▶ [WHAT THE TASK ASKS] Begin at the line containing "image shows immunohistochemical" in the entries below and end at the line containing "image of unremarkable"; transcribe that range exactly and nothing outside it.

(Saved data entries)
*** Begin section ***

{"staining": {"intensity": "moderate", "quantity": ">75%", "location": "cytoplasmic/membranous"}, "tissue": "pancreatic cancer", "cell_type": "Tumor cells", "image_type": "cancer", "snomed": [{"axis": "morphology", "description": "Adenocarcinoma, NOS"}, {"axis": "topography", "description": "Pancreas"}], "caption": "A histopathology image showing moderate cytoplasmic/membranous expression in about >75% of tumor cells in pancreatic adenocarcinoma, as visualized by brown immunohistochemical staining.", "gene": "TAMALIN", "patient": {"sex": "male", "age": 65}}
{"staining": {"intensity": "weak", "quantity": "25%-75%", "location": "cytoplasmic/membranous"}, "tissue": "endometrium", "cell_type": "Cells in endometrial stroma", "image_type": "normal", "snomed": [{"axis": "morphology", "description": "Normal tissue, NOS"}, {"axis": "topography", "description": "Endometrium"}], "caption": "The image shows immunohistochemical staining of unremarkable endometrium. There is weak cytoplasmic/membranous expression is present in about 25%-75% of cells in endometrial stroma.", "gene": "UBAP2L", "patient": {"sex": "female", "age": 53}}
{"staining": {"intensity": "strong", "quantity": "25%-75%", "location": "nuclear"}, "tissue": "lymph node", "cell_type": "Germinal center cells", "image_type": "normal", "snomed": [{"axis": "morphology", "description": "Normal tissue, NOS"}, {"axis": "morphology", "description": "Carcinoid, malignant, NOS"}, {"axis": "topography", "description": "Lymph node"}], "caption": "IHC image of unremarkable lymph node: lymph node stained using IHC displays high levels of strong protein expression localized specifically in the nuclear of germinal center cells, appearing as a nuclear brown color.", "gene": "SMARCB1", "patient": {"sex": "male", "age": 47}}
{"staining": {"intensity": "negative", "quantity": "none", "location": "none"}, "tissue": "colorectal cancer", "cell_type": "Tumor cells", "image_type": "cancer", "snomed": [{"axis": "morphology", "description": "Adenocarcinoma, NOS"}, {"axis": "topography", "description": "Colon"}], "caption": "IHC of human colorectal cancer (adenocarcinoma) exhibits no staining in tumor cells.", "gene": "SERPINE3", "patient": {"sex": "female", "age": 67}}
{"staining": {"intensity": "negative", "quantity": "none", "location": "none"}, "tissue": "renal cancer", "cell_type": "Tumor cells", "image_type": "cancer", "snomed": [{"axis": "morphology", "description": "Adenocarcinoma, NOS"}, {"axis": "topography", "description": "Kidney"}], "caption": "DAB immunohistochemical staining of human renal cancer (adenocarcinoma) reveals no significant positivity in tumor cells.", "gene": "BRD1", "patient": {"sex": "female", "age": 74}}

*** End section ***

▶ [YOUR RESPONSE]
{"staining": {"intensity": "weak", "quantity": "25%-75%", "location": "cytoplasmic/membranous"}, "tissue": "endometrium", "cell_type": "Cells in endometrial stroma", "image_type": "normal", "snomed": [{"axis": "morphology", "description": "Normal tissue, NOS"}, {"axis": "topography", "description": "Endometrium"}], "caption": "The image shows immunohistochemical staining of unremarkable endometrium. There is weak cytoplasmic/membranous expression is present in about 25%-75% of cells in endometrial stroma.", "gene": "UBAP2L", "patient": {"sex": "female", "age": 53}}
{"staining": {"intensity": "strong", "quantity": "25%-75%", "location": "nuclear"}, "tissue": "lymph node", "cell_type": "Germinal center cells", "image_type": "normal", "snomed": [{"axis": "morphology", "description": "Normal tissue, NOS"}, {"axis": "morphology", "description": "Carcinoid, malignant, NOS"}, {"axis": "topography", "description": "Lymph node"}], "caption": "IHC image of unremarkable lymph node: lymph node stained using IHC displays high levels of strong protein expression localized specifically in the nuclear of germinal center cells, appearing as a nuclear brown color.", "gene": "SMARCB1", "patient": {"sex": "male", "age": 47}}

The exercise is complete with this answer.